Mit seiner Nähe zur biblischen Schöpfungsgeschichte steht Scherer nicht allein. Nach einer Forsa-Umfrage im Auftrag des stern glauben 13 Prozent der Deutschen, dass die Welt und der Mensch in sechs Tagen von Gott geschaffen wurden. Weitere 23 Prozent gehen davon aus, dass der Mensch in einem langen Prozess entstanden ist, der von Gott oder einem anderen höheren Wesen gesteuert wurde. Scherers "Studiengemeinschaft Wort und Wissen", die sich vor allem mit Kritik an der Evolutionslehre beschäftigt, leistet sich bereits vier hauptamtliche Mitarbeiter - dank 600 bis 700 Spendern.
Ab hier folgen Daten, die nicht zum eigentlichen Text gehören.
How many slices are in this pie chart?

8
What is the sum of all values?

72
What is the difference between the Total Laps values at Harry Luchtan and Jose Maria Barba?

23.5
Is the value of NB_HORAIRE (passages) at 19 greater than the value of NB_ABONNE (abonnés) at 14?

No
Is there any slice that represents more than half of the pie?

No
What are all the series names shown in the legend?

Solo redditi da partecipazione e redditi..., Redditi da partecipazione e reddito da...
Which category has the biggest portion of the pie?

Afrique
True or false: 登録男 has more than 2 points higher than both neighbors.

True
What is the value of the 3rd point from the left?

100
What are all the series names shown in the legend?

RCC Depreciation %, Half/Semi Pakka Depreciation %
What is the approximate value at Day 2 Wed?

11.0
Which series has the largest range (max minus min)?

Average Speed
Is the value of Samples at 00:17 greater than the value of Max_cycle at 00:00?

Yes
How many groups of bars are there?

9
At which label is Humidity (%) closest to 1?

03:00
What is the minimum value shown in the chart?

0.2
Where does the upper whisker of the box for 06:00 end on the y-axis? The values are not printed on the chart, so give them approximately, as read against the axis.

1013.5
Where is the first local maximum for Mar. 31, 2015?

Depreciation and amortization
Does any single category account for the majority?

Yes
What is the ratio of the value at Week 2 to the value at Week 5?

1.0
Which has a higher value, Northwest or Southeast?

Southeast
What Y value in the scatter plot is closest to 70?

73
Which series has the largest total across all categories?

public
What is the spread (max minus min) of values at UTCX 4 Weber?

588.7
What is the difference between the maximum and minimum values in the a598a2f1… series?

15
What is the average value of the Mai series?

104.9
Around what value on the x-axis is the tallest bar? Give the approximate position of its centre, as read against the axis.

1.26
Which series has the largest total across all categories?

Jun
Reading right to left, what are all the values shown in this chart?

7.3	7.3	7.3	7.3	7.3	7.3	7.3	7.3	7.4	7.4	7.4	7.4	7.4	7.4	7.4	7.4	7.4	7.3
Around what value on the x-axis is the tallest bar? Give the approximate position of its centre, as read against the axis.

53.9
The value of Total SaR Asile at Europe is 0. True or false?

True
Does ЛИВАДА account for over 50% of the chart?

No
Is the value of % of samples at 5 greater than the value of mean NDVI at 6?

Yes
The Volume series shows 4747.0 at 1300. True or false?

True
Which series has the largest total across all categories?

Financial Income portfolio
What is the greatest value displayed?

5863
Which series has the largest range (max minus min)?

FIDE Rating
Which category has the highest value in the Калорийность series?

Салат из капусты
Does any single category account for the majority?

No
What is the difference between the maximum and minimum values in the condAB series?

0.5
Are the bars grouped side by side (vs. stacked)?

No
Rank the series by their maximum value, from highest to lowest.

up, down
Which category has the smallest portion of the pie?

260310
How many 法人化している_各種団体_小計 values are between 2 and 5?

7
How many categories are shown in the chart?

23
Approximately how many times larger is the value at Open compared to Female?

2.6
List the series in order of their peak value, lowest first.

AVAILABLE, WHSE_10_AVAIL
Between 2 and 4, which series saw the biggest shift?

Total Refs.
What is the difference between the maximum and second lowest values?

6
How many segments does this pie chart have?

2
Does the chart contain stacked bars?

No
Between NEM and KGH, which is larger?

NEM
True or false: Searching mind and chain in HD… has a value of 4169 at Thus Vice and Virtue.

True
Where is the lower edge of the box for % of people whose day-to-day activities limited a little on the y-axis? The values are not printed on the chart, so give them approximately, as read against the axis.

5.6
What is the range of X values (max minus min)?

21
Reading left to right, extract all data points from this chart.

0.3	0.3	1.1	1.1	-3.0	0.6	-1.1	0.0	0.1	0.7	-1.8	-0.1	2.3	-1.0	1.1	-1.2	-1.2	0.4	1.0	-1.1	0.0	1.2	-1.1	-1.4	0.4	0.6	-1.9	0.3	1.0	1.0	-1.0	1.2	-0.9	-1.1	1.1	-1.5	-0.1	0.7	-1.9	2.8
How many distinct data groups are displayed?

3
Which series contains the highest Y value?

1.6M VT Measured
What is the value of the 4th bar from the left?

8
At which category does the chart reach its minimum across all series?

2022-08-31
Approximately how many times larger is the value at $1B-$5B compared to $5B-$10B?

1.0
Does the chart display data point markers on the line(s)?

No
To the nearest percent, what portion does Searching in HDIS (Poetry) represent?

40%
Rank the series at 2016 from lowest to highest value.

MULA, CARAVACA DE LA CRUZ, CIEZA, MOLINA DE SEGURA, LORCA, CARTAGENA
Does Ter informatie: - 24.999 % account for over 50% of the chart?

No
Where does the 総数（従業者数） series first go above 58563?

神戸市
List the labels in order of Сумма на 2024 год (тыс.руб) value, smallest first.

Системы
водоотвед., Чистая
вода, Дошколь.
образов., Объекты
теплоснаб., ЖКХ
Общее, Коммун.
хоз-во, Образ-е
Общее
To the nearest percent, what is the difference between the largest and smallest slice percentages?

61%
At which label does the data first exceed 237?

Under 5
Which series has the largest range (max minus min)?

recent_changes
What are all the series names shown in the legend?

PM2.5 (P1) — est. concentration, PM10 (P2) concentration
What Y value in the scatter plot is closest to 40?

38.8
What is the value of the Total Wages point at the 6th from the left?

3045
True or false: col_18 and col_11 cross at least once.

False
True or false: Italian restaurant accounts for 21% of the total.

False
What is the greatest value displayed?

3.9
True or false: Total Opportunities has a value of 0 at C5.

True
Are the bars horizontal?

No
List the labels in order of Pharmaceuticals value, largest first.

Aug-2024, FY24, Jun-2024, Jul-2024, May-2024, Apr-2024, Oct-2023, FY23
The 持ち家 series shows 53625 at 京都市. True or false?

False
Und Scherers, von Althaus gepriesenes Anti-Evolutions-Buch hat sich schon 40 000-mal verkauft.
Zumindest bis 2003 saß Scherer auch im wissenschaftlichen Beirat des umstrittenen Discovery Institute in Seattle in den USA. Heute ist er nach eigenen Worten "entsetzt über die derzeitigen politischen Aktivitäten des Discovery Institute". Er distanziere sich ausdrücklich "von dem Ziel, 'Intelligent Design' mit juristischen Mitteln in den Biologieunterricht der Schulen zu zwingen", und stehe schon aus diesem Grund für den Discovery-Beirat "nicht mehr zur Verfügung".
Keineswegs, so versichert Scherer außerdem, profitiere "Wort und Wissen" von Geld aus Seattle. CDU-Mann Althaus bemüht sich inzwischen, etwas Abstand zwischen sich und allzu radikalen Christen zu schaffen. Er lehne die Evolutionstheorie nicht "von Grund auf ab", versichert er.
Anders als in den bibeltreuen Kerngebieten der USA lässt sich mit religiösem Fundamentalismus in Ostdeutschland halt auch kein Blumentopf gewinnen. Die stern-Umfrage zeigt, dass die Skepsis gegenüber Positionen von Kreationisten und "Intelligent Design" dort sehr viel größer ist als im Westen. 70 Prozent der Thüringer seien nicht Mitglied irgendeiner Kirche, vermerkte denn auch die "Ostthüringer Zeitung". Althaus" Aktivitäten gingen "an der Lebenswirklichkeit" der Leute vorbei.